Il y a vingt ans, Christian Rémésy, ancien directeur de recherche à l’Inrae de Clermont-Ferrand puis nutritionniste, agitait déjà le monde de la boulangerie conventionnelle. Ce scientifique, qui s’est intéressé au pain à ses débuts, militait alors pour que la farine T80 soit vulgarisée dans les fournils. Il défendait ses atouts nutritionnels mais soulignait que l’un de ses torts était de donner au pain une couleur foncée, à l’opposé de la blancheur recherchée par les boulangers… et les consommateurs,« éduqués » au pain blanc à la levure « vide de calories ». Une poignée d’artisans seulement furent convaincus à l’époque. « Je crus pouvoir faire adopter rapidement des farines moins blanches aux boulangers avec de solides arguments nutritionnels. Non seulement, c’était bien prétentieux mais je sous-estimais à quel point il était difficile de changer la nature d’un aliment aussi solidement ancré dans les habitudes alimentaires », raconte-t-il dans son ouvrage Sauvons le pain (Thierry Souccar Éditions). Et pourtant, vingt ans après, « la mie blanche n’est plus vraiment à la mode », constate-t-il. « L’offre de pains s’est beaucoup diversifiée en France. Certains boulangers se sont mis à faire autre chose que de la baguette et le type de farine a un peu changé avec des références moins purifiées. […] Les paysans boulangers ont ouvert la voie au renouveau des pains au levain, ils ont incité la boulangerie conventionnelle à sortir des sentiers battus de la baguette. »
« Nutriécologie »
Un mouvement qui s’ajoute à son combat, inchangé : convaincre les boulangers conventionnels de l’importance de fabriquer un pain à haute valeur nutritionnelle et détourner les consommateurs des produits ultra-transformés même s’il craint « une augmentation du prix du pain » chez ces artisans. Convaincu de la nécessité de sa démarche, qu’il a baptisée nutriécologie, notion qui intègre l’écologie à la nutrition pour définir les systèmes alimentaires les plus adaptés à la vie de l’homme et de la planète, il aimerait dans l’idéal « l’instauration d’un vrai décret, le pain le mérite. C’est à discuter avec les professionnels », confie le chercheur, qui pointe du doigt la baguette à la farine blanche. « Si on extrait l’énergie d’un aliment de sa matrice naturelle, par exemple la farine blanche que l’on sépare des enveloppes du grain, la digestion du pain risque d’élever fortement la glycémie. Les fibres alimentaires éliminées avec le son feront défaut pour l’entretien du microbiote digestif. Sans y prendre garde, le boulanger a élaboré un aliment bancal, ultra-transformé, avec lequel l’organisme va devoir composer. C’est la porte ouverte à de nombreuses pathologies, d’autant que le pain blanc, devenu insipide par trop de pétrissage, se voit ajouter quantité de sel. »
Définition du pain HVN
« Sur le plan nutritionnel, écrit lChristian Rémésy, nous avons besoin de consommer la totalité des parties d’une graine, qu’il s’agisse du blé ou d’autres graines […]. Nous n’avons d’autres choix que d’apprendre à les panifier. » Si on les ajoute et si on les diversifie, elles permettront d’obtenir un pain riche en fibres alimentaires, en protéines végétales, répondant à l’apport nécessaire en oméga-6 et oméga-3, riche en micronutriments (antioxydants, vitamines, oligoéléments, calcium ou magnésium) et équilibré en sel, à consommer à chaque repas. « La meunerie peut facilement enrichir ses farines de blé en farine de légumineuses, poursuit le chercheur. À cette fin, celle qui a la plus grande richesse en protéines, en lipides, en fibres, en potassium, en lysine est la farine de soja jaune […]. »(lire le tableau ci-dessous).
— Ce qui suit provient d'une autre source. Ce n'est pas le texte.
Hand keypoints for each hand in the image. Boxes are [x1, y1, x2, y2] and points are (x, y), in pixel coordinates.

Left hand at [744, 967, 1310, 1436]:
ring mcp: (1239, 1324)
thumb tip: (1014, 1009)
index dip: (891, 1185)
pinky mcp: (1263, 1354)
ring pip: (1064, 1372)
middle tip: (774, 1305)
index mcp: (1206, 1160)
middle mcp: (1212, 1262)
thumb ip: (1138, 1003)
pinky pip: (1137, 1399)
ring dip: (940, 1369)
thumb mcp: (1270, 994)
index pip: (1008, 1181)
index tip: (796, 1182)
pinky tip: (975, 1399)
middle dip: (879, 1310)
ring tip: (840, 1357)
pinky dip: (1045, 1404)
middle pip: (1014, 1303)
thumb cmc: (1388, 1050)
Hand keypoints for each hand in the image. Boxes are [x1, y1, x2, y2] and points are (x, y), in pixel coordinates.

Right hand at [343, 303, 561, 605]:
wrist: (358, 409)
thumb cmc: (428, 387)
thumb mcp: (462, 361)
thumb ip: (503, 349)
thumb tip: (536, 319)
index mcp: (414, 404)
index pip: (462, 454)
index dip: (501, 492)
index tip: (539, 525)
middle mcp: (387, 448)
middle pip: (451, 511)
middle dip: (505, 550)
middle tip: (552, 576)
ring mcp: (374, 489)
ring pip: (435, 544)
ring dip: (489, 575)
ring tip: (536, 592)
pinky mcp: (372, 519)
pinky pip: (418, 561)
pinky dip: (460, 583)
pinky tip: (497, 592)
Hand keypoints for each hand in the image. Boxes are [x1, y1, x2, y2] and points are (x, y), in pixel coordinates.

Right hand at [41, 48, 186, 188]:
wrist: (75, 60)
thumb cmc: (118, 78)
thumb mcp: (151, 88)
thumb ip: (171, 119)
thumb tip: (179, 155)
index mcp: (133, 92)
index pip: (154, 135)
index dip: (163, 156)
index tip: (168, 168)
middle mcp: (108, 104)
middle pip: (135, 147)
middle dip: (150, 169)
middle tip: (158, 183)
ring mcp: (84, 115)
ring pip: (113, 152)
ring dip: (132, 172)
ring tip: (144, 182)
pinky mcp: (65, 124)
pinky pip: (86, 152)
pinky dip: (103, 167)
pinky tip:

Ce qui implique de profonds changements, tout d’abord côté semenciers, agriculteurs et meuniers, appelés à modifier leurs cultures, voire à engager des rotations culturales, avec des répercussions possibles sur leurs rendements. Côté fabrication ensuite avec de nouvelles méthodes moins gourmandes en énergie et plus longues, avec de nouveaux ingrédients. Enfin, côté formation, avec des enseignements modifiés : « Je peux comprendre que pour les boulangers, ce ne soit pas un tournant facile à prendre. Je pense en revanche que les consommateurs sauront vite s’adapter si on les informe du bien-fondé nutritionnel de ces nouveaux types de pain, même s’ils devront s’adapter à un autre goût. » Christian Rémésy signe ici un ouvrage riche d’enseignements, complété par une charte de défense du pain et des recettes, à destination des professionnels et des consommateurs « sensibles au pain et qui peuvent interpeller leur boulanger ».